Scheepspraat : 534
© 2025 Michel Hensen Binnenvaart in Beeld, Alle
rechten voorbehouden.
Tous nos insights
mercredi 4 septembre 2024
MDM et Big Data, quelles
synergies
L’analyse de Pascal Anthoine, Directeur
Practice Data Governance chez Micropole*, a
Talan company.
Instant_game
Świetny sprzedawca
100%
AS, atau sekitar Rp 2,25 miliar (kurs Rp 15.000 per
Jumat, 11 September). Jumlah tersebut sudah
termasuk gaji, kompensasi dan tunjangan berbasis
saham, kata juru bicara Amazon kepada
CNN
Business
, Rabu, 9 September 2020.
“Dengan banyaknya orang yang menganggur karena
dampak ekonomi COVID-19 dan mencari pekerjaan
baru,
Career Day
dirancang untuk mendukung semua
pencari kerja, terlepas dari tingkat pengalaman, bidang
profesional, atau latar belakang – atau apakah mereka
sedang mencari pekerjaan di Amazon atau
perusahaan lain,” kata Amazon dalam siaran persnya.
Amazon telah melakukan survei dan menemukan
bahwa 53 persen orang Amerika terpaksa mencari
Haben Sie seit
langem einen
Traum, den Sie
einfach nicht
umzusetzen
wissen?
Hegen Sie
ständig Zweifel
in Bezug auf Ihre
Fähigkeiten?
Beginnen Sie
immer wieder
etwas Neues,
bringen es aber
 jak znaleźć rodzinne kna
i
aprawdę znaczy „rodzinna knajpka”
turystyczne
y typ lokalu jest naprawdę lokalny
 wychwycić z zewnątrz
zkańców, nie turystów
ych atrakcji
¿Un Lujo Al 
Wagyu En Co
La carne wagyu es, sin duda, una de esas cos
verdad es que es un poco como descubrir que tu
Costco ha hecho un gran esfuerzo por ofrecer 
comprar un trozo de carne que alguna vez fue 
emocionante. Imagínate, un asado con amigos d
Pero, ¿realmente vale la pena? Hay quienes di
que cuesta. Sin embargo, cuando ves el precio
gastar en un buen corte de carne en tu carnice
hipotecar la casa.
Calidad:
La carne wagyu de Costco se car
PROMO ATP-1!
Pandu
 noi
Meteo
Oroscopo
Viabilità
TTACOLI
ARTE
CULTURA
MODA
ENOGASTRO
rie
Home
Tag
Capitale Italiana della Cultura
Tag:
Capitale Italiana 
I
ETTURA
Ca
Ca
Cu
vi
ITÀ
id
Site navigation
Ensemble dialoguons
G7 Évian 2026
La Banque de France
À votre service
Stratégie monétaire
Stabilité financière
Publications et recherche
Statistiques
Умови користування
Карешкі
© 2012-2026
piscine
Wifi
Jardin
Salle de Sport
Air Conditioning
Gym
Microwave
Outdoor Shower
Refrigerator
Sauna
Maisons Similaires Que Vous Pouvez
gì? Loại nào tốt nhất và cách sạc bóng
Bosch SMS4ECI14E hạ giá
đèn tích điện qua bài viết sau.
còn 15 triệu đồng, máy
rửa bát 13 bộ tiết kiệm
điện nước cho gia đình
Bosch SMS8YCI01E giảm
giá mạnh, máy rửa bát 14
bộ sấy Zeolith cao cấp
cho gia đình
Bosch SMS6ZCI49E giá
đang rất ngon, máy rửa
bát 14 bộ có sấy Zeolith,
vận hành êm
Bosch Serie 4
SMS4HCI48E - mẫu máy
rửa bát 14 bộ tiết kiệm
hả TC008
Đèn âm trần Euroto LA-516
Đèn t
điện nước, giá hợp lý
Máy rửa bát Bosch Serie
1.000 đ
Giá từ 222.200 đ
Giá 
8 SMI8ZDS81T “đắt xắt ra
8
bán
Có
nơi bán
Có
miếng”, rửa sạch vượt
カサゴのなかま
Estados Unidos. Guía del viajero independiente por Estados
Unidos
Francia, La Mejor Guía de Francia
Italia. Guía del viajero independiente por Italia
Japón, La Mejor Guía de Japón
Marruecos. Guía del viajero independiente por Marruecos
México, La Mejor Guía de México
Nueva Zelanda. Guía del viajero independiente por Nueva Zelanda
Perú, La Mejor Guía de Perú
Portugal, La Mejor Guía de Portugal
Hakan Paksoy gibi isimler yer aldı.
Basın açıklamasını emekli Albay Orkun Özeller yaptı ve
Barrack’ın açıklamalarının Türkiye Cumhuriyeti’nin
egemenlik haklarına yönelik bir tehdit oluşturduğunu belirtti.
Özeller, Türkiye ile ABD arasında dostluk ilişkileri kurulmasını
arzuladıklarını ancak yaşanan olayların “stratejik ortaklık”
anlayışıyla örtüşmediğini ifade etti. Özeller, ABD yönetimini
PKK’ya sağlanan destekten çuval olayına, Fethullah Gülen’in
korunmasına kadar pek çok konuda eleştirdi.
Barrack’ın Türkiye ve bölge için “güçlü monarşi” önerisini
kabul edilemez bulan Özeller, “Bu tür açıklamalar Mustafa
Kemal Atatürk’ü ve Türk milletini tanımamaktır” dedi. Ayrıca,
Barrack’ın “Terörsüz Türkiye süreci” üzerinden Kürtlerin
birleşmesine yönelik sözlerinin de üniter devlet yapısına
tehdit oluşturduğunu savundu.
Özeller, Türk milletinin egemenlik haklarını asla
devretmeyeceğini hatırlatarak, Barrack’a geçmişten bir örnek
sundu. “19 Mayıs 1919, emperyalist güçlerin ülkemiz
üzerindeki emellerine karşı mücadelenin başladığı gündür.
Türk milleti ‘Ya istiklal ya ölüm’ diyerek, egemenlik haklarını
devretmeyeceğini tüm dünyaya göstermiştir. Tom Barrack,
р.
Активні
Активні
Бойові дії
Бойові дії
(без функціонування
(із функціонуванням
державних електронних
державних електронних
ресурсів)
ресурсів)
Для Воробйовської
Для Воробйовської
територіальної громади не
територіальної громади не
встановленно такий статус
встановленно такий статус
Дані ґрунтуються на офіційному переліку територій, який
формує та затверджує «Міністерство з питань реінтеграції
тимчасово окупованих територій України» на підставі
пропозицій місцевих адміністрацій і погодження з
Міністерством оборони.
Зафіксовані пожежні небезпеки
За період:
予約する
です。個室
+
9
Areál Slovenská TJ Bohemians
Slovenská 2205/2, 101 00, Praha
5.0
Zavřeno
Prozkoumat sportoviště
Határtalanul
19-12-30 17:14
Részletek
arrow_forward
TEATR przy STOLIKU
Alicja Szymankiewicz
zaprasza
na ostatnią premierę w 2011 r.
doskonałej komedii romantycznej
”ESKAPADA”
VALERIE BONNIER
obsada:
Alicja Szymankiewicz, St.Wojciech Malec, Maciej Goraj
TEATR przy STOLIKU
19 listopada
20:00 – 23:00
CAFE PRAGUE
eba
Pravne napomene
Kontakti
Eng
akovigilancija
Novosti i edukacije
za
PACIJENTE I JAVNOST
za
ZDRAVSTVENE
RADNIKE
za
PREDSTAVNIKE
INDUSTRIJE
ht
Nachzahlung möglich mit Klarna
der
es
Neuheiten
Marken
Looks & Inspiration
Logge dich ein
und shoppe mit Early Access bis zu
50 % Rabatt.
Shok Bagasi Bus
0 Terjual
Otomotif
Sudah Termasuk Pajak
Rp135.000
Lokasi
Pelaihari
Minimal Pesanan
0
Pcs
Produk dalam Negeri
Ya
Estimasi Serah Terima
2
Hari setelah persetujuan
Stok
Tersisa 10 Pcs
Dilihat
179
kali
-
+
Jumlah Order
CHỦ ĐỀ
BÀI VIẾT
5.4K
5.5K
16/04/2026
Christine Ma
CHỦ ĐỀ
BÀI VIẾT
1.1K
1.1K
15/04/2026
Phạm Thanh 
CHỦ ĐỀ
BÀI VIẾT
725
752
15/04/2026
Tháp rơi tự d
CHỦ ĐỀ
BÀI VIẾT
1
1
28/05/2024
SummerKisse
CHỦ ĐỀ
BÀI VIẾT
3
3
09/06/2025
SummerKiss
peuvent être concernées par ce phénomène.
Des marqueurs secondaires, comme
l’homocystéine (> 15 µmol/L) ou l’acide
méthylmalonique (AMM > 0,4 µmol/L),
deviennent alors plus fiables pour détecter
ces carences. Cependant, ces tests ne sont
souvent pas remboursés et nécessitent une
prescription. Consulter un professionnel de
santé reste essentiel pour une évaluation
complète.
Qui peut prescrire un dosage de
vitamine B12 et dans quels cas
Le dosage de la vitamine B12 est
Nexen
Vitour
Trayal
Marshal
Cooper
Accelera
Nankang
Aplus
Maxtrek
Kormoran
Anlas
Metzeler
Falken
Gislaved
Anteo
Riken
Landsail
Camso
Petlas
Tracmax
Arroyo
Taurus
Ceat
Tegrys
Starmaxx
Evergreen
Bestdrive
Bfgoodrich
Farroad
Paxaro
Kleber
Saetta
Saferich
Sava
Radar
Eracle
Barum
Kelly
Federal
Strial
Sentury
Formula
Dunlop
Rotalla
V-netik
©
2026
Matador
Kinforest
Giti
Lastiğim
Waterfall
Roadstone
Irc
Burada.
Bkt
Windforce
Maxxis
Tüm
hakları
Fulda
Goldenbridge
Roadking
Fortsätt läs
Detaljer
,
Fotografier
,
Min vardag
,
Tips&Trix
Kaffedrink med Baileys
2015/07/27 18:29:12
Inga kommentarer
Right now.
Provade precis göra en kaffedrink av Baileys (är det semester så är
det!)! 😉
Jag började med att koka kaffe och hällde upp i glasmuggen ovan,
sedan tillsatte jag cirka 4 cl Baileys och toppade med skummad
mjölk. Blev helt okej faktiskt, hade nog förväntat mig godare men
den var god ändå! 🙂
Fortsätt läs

::::::::

*WHAT IS REQUIRED:* Write out the data word for word, starting at its first line and ending at the line that contains "Practice Data Governance chez Micropole*, a".

*OUTPUT BELOW:*
Scheepspraat : 534
© 2025 Michel Hensen Binnenvaart in Beeld, Alle
rechten voorbehouden.
Tous nos insights
mercredi 4 septembre 2024
MDM et Big Data, quelles
synergies
L’analyse de Pascal Anthoine, Directeur
Practice Data Governance chez Micropole*, a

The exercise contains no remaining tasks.